From Tens of Hours to Tens of Thousands: Scaling Back-Translation for Speech Recognition
Tianduo Wang, Lu Xu, Wei Lu, Shanbo Cheng
TL;DR
This work tackles data scarcity in multilingual ASR by introducing Speech Back-Translation, a scalable pipeline that converts limited real transcriptions into massive quantities of synthetic speech using zero-shot TTS models.
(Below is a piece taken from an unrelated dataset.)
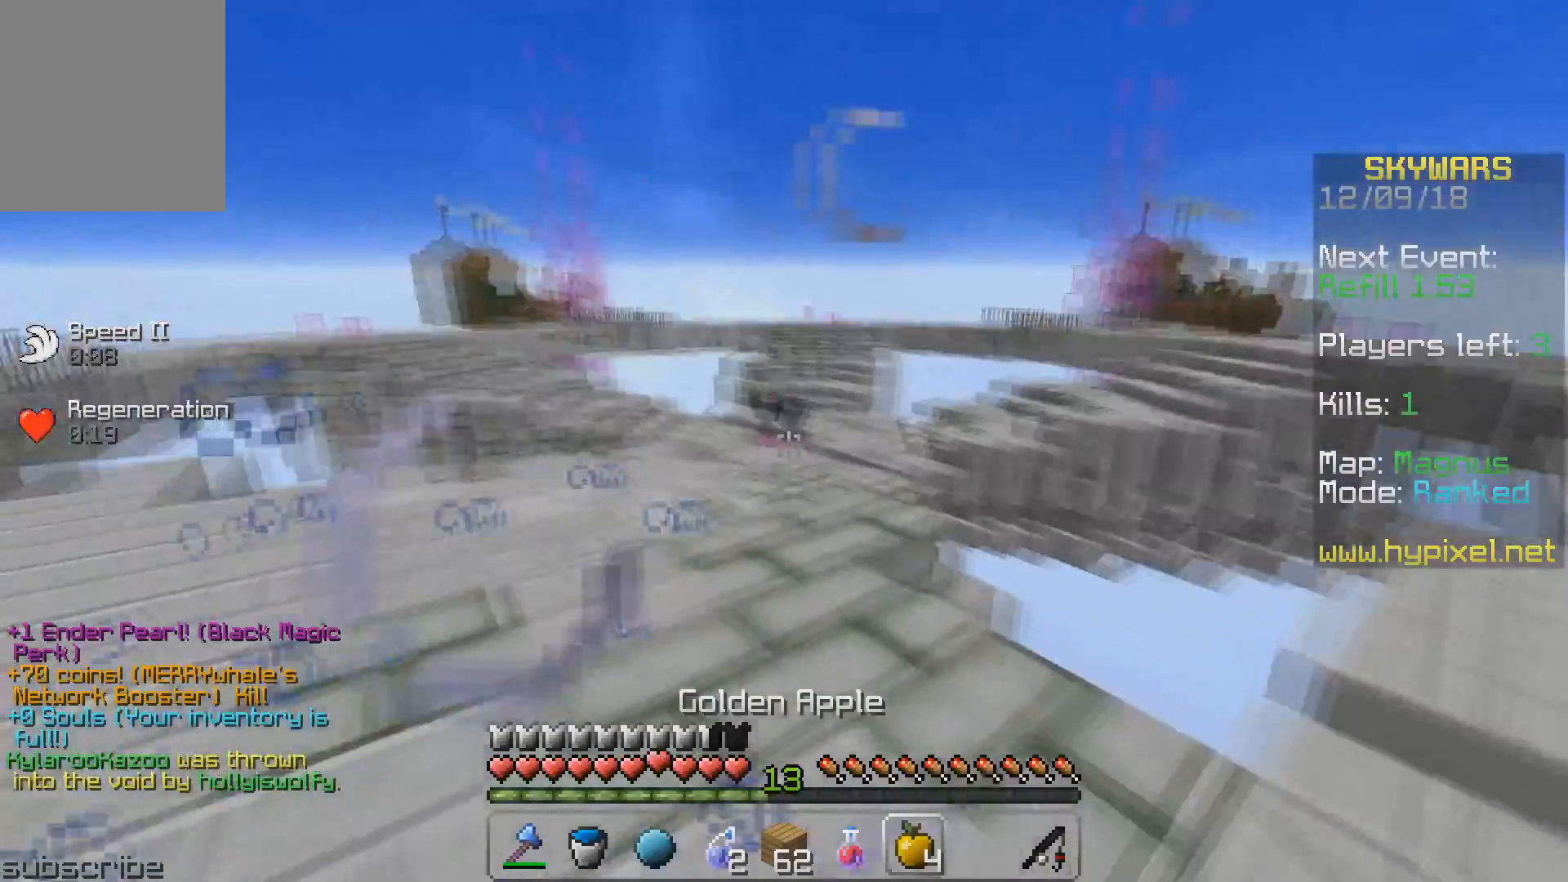
Gameplay with keyboard; each line is a JSON object with the keys held at the frame after it. "events" lists presses ("down") and releases ("up") of "a", "d", "s" and "w" between this image and that frame as [ms after this image, input, new state], when the widget could be followed in between. No other keys are recorded. Mouse input is not recorded.
{"keys": ["a"], "events": [[83, "a", "down"]]}
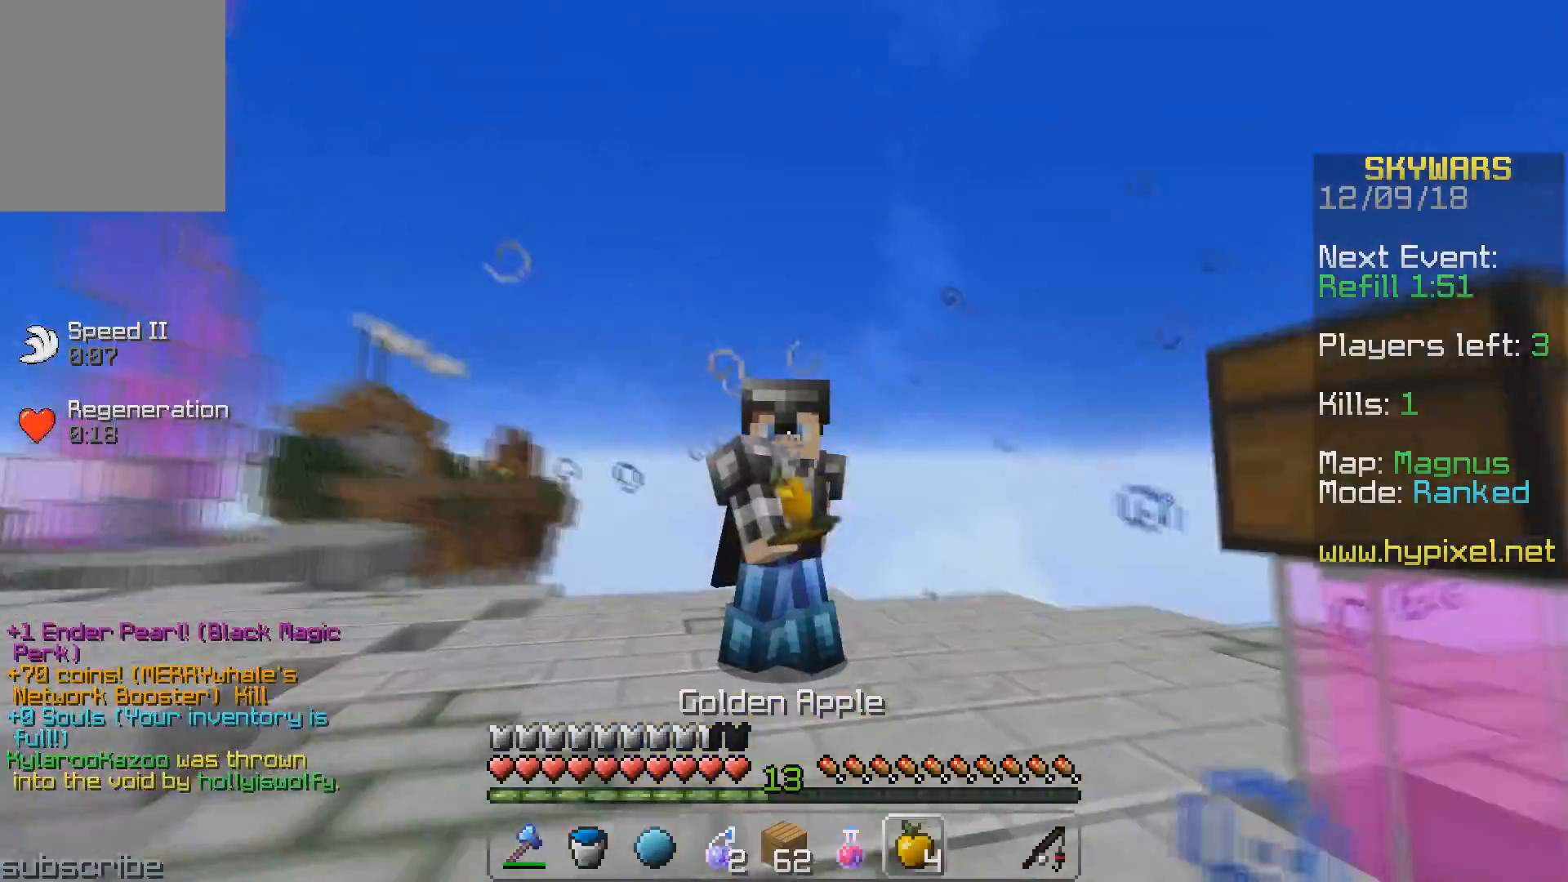
{"keys": ["a"], "events": []}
It introduces an intelligibility-based metric, Norm_I, to gauge synthetic speech quality and establish thresholds for effective ASR augmentation. By generating up to 500k hours of synthetic speech across ten languages and continuing pre-training of Whisper-large-v3, the approach delivers about a 30% reduction in transcription error rates on average, with pronounced benefits for low-resource languages. The results demonstrate strong scalability, improved generalization to out-of-domain data, and practical pathways for leveraging limited in-domain data through TTS adaptations and synthetic pre-training. This work significantly lowers the data burden for deploying high-quality multilingual ASR in resource-constrained languages and offers a framework for future improvements in synthetic data quality assessment and TTS/ASR domain adaptation.
Abstract
Recent advances in Automatic Speech Recognition (ASR) have been largely fueled by massive speech corpora. However, extending coverage to diverse languages with limited resources remains a formidable challenge. This paper introduces Speech Back-Translation, a scalable pipeline that improves multilingual ASR models by converting large-scale text corpora into synthetic speech via off-the-shelf text-to-speech (TTS) models. We demonstrate that just tens of hours of real transcribed speech can effectively train TTS models to generate synthetic speech at hundreds of times the original volume while maintaining high quality. To evaluate synthetic speech quality, we develop an intelligibility-based assessment framework and establish clear thresholds for when synthetic data benefits ASR training. Using Speech Back-Translation, we generate more than 500,000 hours of synthetic speech in ten languages and continue pre-training Whisper-large-v3, achieving average transcription error reductions of over 30\%. These results highlight the scalability and effectiveness of Speech Back-Translation for enhancing multilingual ASR systems.